If McDermid is online, I wish he would advise me how to proceed with this code change.

Mar 3, 2010 at 2:01 AM

Currently some work items within the Issue Tracker are related to this discussion. (Support Multiple Intra-day SCD Processing http://kimballscd.codeplex.com/WorkItem/View.aspx?WorkItemId=2318 and Add Support for a "Change Stream" Source System Input http://kimballscd.codeplex.com/WorkItem/View.aspx?WorkItemId=304 and Enable SCD 2 Date Handling Effective and Expiry Dates Set to SSIS Variable Values http://kimballscd.codeplex.com/WorkItem/View.aspx?WorkItemId=5322).

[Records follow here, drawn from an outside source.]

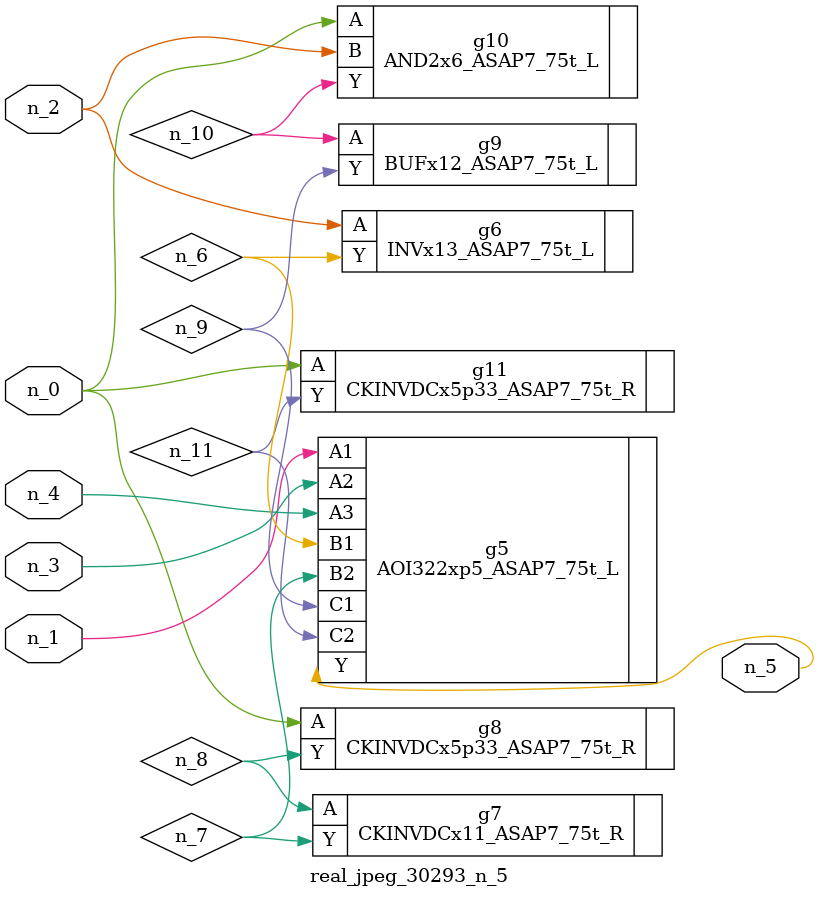
<source format=v>
module real_jpeg_30293_n_5 (n_4, n_0, n_1, n_2, n_3, n_5);

input n_4;
input n_0;
input n_1;
input n_2;
input n_3;

output n_5;

wire n_8;
wire n_11;
wire n_6;
wire n_7;
wire n_10;
wire n_9;

CKINVDCx5p33_ASAP7_75t_R g8 ( 
.A(n_0),
.Y(n_8)
);

AND2x6_ASAP7_75t_L g10 ( 
.A(n_0),
.B(n_2),
.Y(n_10)
);

CKINVDCx5p33_ASAP7_75t_R g11 ( 
.A(n_0),
.Y(n_11)
);

AOI322xp5_ASAP7_75t_L g5 ( 
.A1(n_1),
.A2(n_3),
.A3(n_4),
.B1(n_6),
.B2(n_7),
.C1(n_9),
.C2(n_11),
.Y(n_5)
);

INVx13_ASAP7_75t_L g6 ( 
.A(n_2),
.Y(n_6)
);

CKINVDCx11_ASAP7_75t_R g7 ( 
.A(n_8),
.Y(n_7)
);

BUFx12_ASAP7_75t_L g9 ( 
.A(n_10),
.Y(n_9)
);


endmodule
</source>
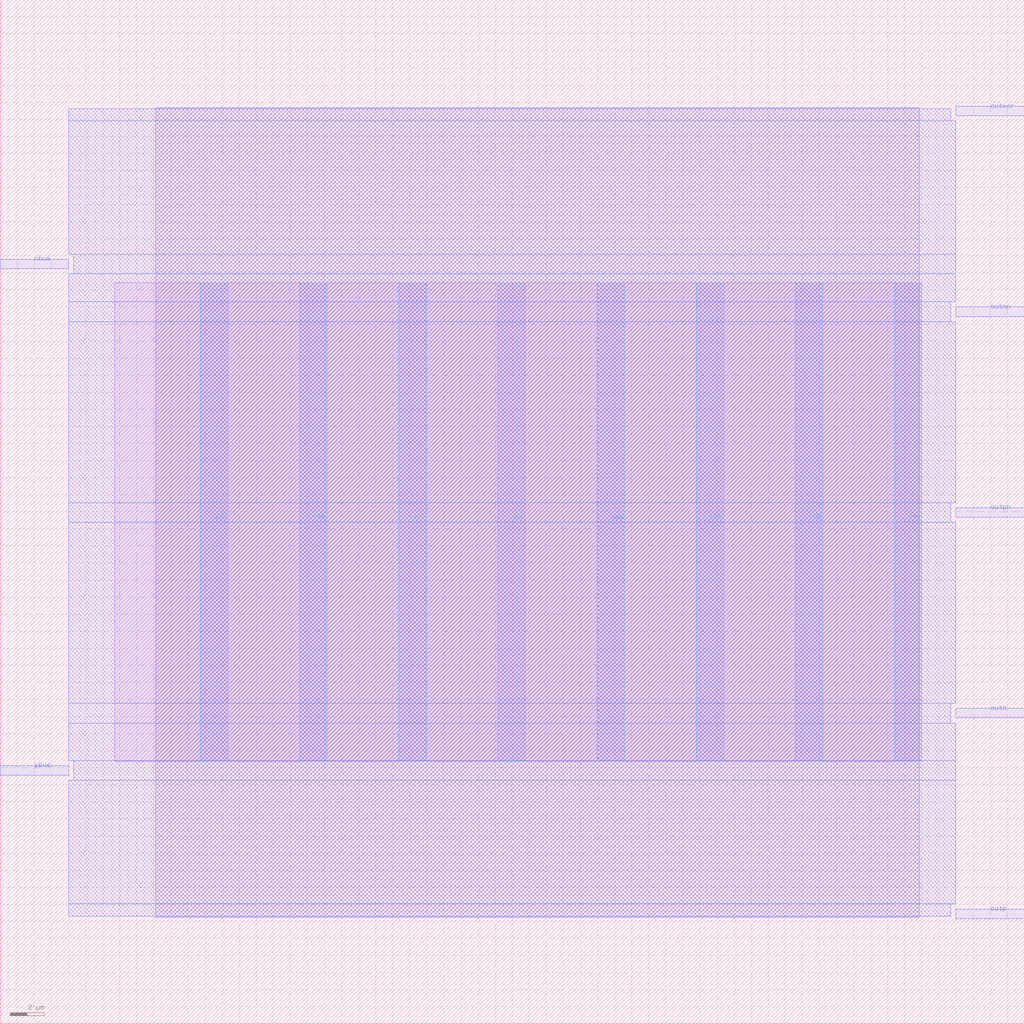
<source format=lef>
VERSION 5.7 ;
  NOWIREEXTENSIONATPIN ON ;
  DIVIDERCHAR "/" ;
  BUSBITCHARS "[]" ;
MACRO active_load
  CLASS BLOCK ;
  FOREIGN active_load ;
  ORIGIN 0.000 0.000 ;
  SIZE 60.000 BY 60.000 ;
  PIN nbus
    DIRECTION INOUT ;
    USE SIGNAL ;
    PORT
      LAYER Metal3 ;
        RECT 0.000 44.240 4.000 44.800 ;
    END
  END nbus
  PIN outn
    DIRECTION INOUT ;
    USE SIGNAL ;
    PORT
      LAYER Metal3 ;
        RECT 56.000 17.920 60.000 18.480 ;
    END
  END outn
  PIN outnn
    DIRECTION OUTPUT TRISTATE ;
    USE SIGNAL ;
    PORT
      LAYER Metal3 ;
        RECT 56.000 41.440 60.000 42.000 ;
    END
  END outnn
  PIN outp
    DIRECTION INOUT ;
    USE SIGNAL ;
    PORT
      LAYER Metal3 ;
        RECT 56.000 6.160 60.000 6.720 ;
    END
  END outp
  PIN outpn
    DIRECTION OUTPUT TRISTATE ;
    USE SIGNAL ;
    PORT
      LAYER Metal3 ;
        RECT 56.000 29.680 60.000 30.240 ;
    END
  END outpn
  PIN outxor
    DIRECTION OUTPUT TRISTATE ;
    USE SIGNAL ;
    PORT
      LAYER Metal3 ;
        RECT 56.000 53.200 60.000 53.760 ;
    END
  END outxor
  PIN pbus
    DIRECTION INOUT ;
    USE SIGNAL ;
    PORT
      LAYER Metal3 ;
        RECT 0.000 14.560 4.000 15.120 ;
    END
  END pbus
  PIN vdd
    DIRECTION INOUT ;
    USE POWER ;
    PORT
      LAYER Metal4 ;
        RECT 11.730 15.380 13.330 43.420 ;
    END
    PORT
      LAYER Metal4 ;
        RECT 23.350 15.380 24.950 43.420 ;
    END
    PORT
      LAYER Metal4 ;
        RECT 34.970 15.380 36.570 43.420 ;
    END
    PORT
      LAYER Metal4 ;
        RECT 46.590 15.380 48.190 43.420 ;
    END
  END vdd
  PIN vss
    DIRECTION INOUT ;
    USE GROUND ;
    PORT
      LAYER Metal4 ;
        RECT 17.540 15.380 19.140 43.420 ;
    END
    PORT
      LAYER Metal4 ;
        RECT 29.160 15.380 30.760 43.420 ;
    END
    PORT
      LAYER Metal4 ;
        RECT 40.780 15.380 42.380 43.420 ;
    END
    PORT
      LAYER Metal4 ;
        RECT 52.400 15.380 54.000 43.420 ;
    END
  END vss
  OBS
      LAYER Metal1 ;
        RECT 6.720 15.380 54.000 43.420 ;
      LAYER Metal2 ;
        RECT 9.100 6.250 53.860 53.670 ;
      LAYER Metal3 ;
        RECT 4.000 52.900 55.700 53.620 ;
        RECT 4.000 45.100 56.000 52.900 ;
        RECT 4.300 43.940 56.000 45.100 ;
        RECT 4.000 42.300 56.000 43.940 ;
        RECT 4.000 41.140 55.700 42.300 ;
        RECT 4.000 30.540 56.000 41.140 ;
        RECT 4.000 29.380 55.700 30.540 ;
        RECT 4.000 18.780 56.000 29.380 ;
        RECT 4.000 17.620 55.700 18.780 ;
        RECT 4.000 15.420 56.000 17.620 ;
        RECT 4.300 14.260 56.000 15.420 ;
        RECT 4.000 7.020 56.000 14.260 ;
        RECT 4.000 6.300 55.700 7.020 ;
  END
END active_load
END LIBRARY


</source>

Please vote and add your additional insights.

My original vision behind these work items was for the component to also be able to support an initial data mart load that would have multiple days of data to be processed. Yes, a loop over a period of days could be used for this but that is a lot of extra SSIS gymnastics for an initial load design that required historical data. I also have had times when the data mart was loaded from audit structures that capture mutiple changes per day. The requirements dictated that all these individual changes needed to be caputred (although as it pertains to dimensions, one could argue that this no longer would be characterized as an SCD) rather than aggregating all the changes in a day.

Mar 9, 2010 at 10:43 PM

I could be wrong, but my approach to change data capture has been to use SCD2 and just eliminate the "Deleted" stream. The inputs consist of the deltas from the source (by using ETL batch run date ranges) and from the existing dimension (by using only SCD active members).

This way, my dimension is updated and augmented, but nothing is ever removed unless it's an SCD2 retirement.